I overlooked him at first, but he had seen me right away. He was the man in the black suit, occupying the third booth from the back. I didn’t recognize him from college. In his facebook pictures, he smiled a wild smile at a bar with friends. In another photograph, he embraced an older man, perhaps his Father, in front of a twinkling Christmas tree. But, today, beneath the light fixtures in the cavernous restaurant, he was gaunt and sallow looking. His long nose slid down into thin lips that curled in weak defense.

The man in the suit was some big deal in advertising, and sounded ever so effeminate when he spoke. He seemed to love his job because whenever he mentioned it, his eyes lit back up. Every morning, he tossed ideas around a conference table with “the women” at his office.

He said, “Oh my god,” in a husky, but slightly feminine way, “I don’t know why the industry is so populated with women. But, 55% of college graduates will be women next year. They’re so much more emotionally mature.”
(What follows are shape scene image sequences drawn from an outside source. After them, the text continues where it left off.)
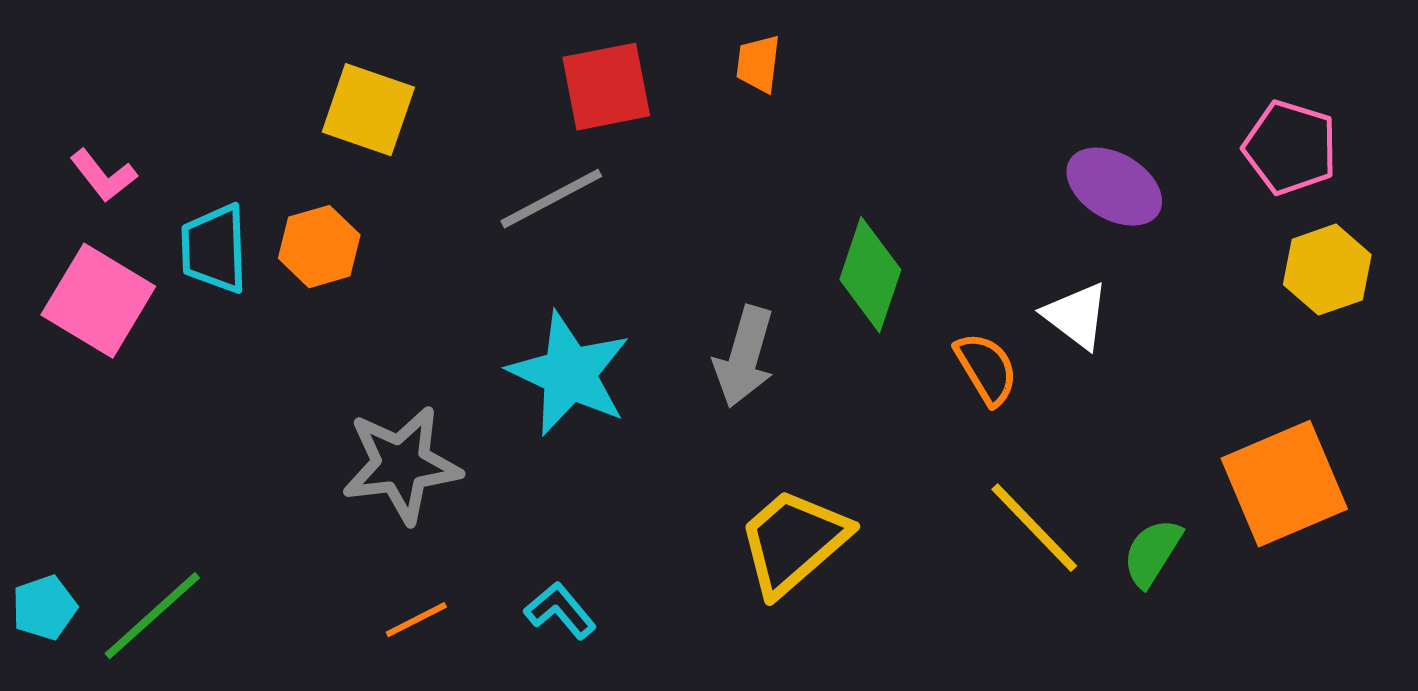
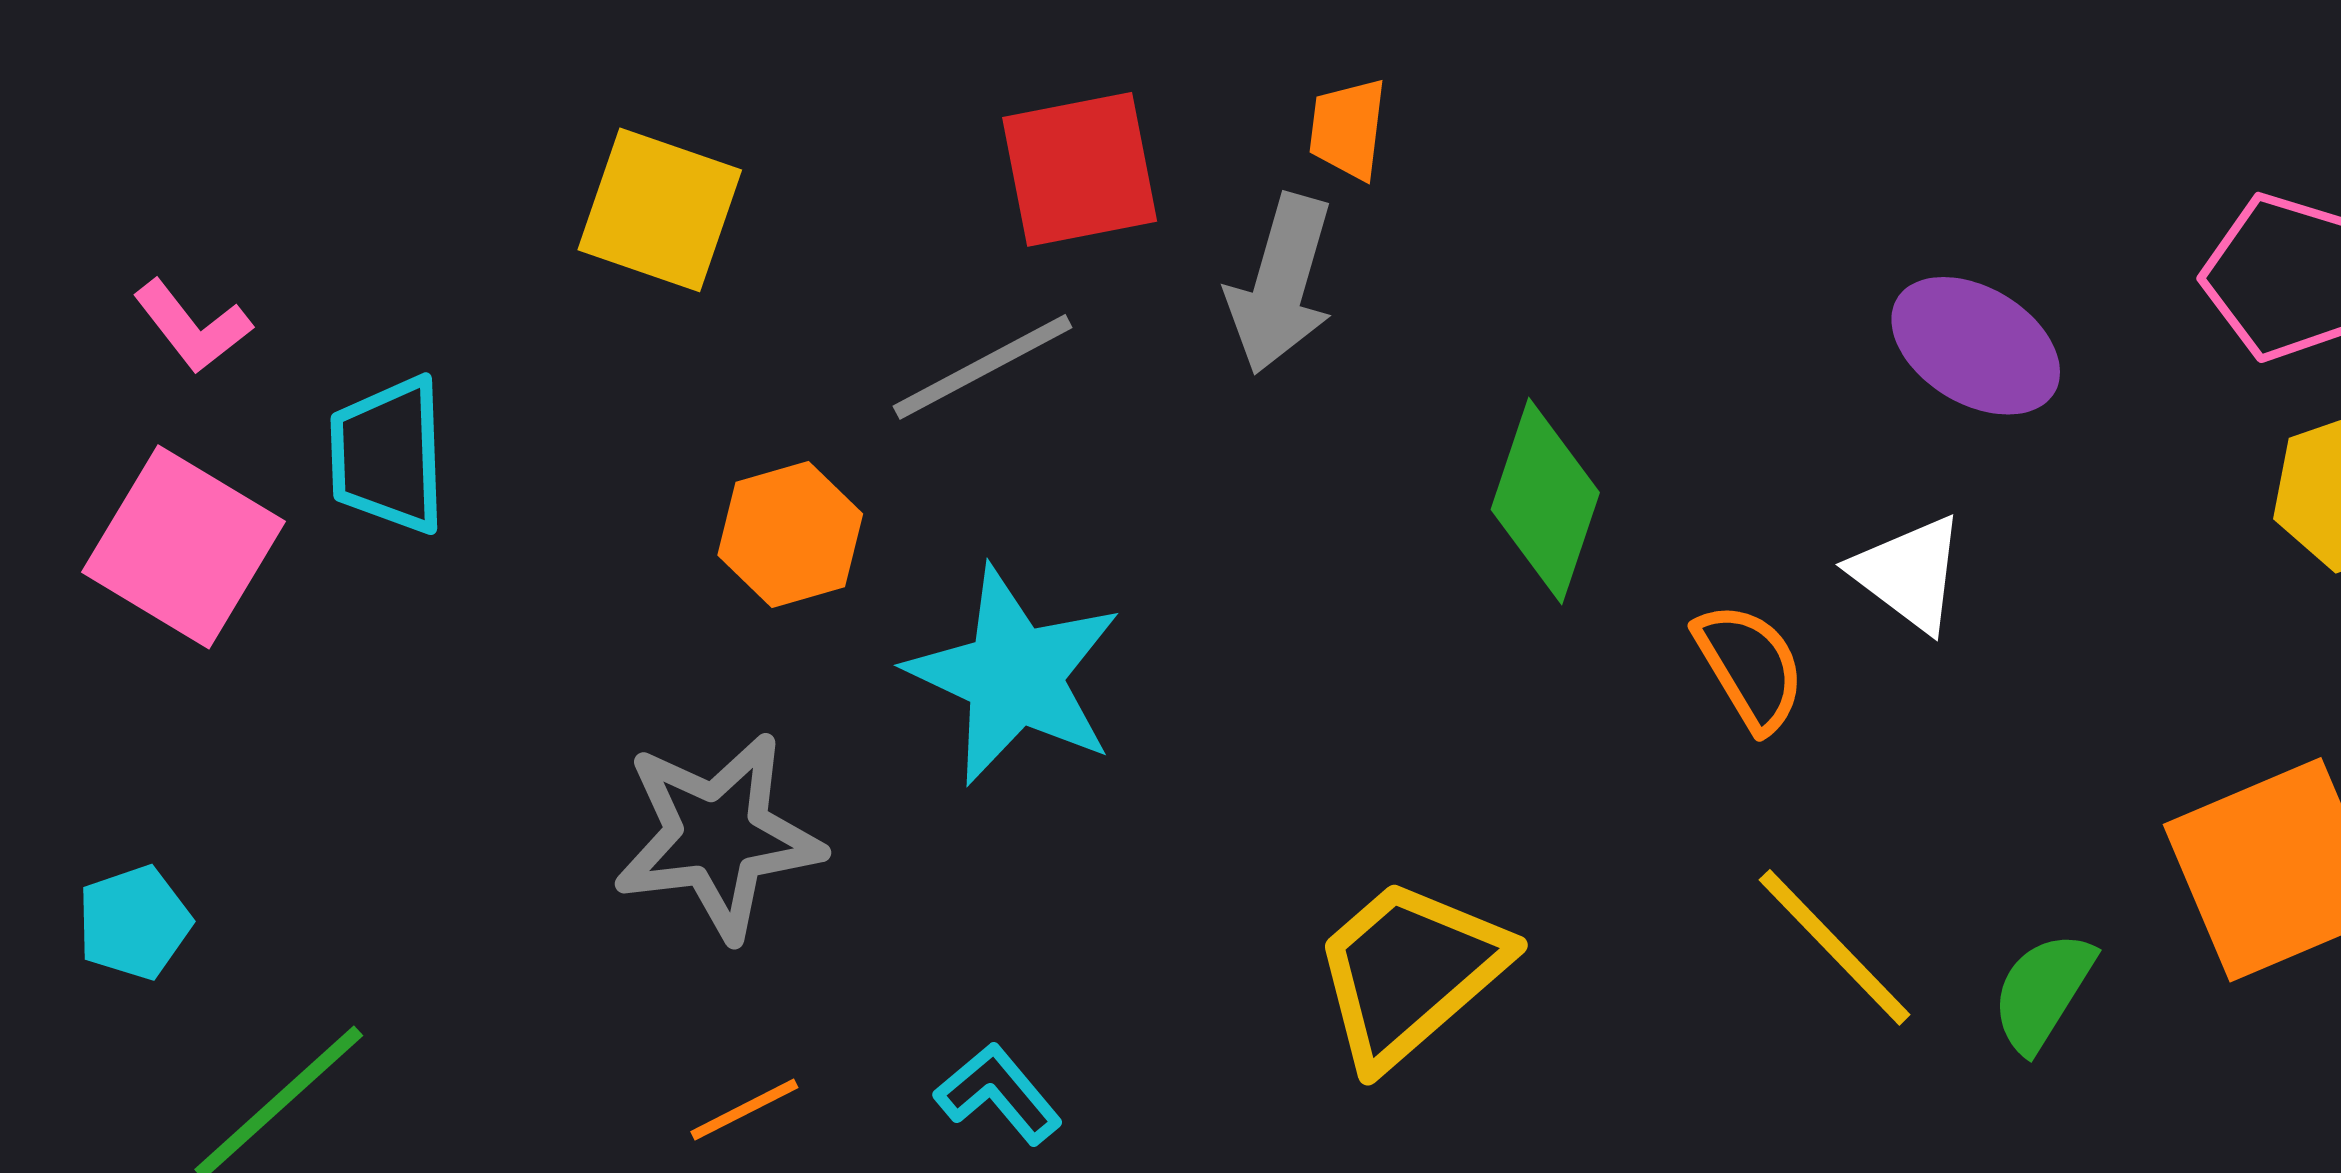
orange hexagon: (319, 247) -> (790, 534), moved
gray arrow: (744, 357) -> (1281, 284), moved
cyan pentagon: (44, 608) -> (134, 923), moved

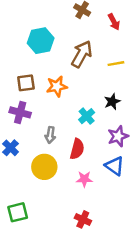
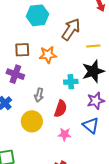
yellow line: (116, 64) -> (93, 46), moved
black star: (112, 102) -> (93, 71), size x1.6
cyan cross: (87, 116) -> (71, 82), turned 32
He answered his own questions when he talked.

He was quick to talk. Too quick. Like me. I think the silence that hung between words scared him. Whole worlds were constructed and torn down in his mind in a simple glance. His was a mind that was rapid to conjure an impression or sell a product, or an idea. It was fast, but tortured. It had suffered the lovelorn blows of fickle women.

The man in the suit told me about his wife that afternoon, and how he wasn’t mad about the fact that she no longer loved him. He wasn’t even mad that she was outwardly hostile toward him.

He sat like a scarecrow, lost momentarily in a head that seemed like a dusty attic, cast in shadows.

He said, “I still make her lunch every morning, and make lunch for the kids. There’s no malice there. She likes her apple diced with a side of pecans.”

I believed him because his eyes looked swollen, and puffy. I asked him if he was okay.

Clouds seemed to pass through his eyes, and I wanted to hug him because he never answered. I wanted to tell him it would be okay, and that Friday night wouldn’t always feel like a “cage.”

Right now, I expect he’s sitting with his father who is dying of Parkinson’s. He’ll stay with him until 3AM. Until his Father falls asleep. He does this every weekend. His father has had Parkinson’s for “two years now.”

And, when I feel sad, and alone. When Baltimore, with all of its people, buildings and whirring traffic, feels like too much, I’ll remember to take a breath, and to think about the men and women who sit alone, like me, tonight. I’ll think about the man in the black suit.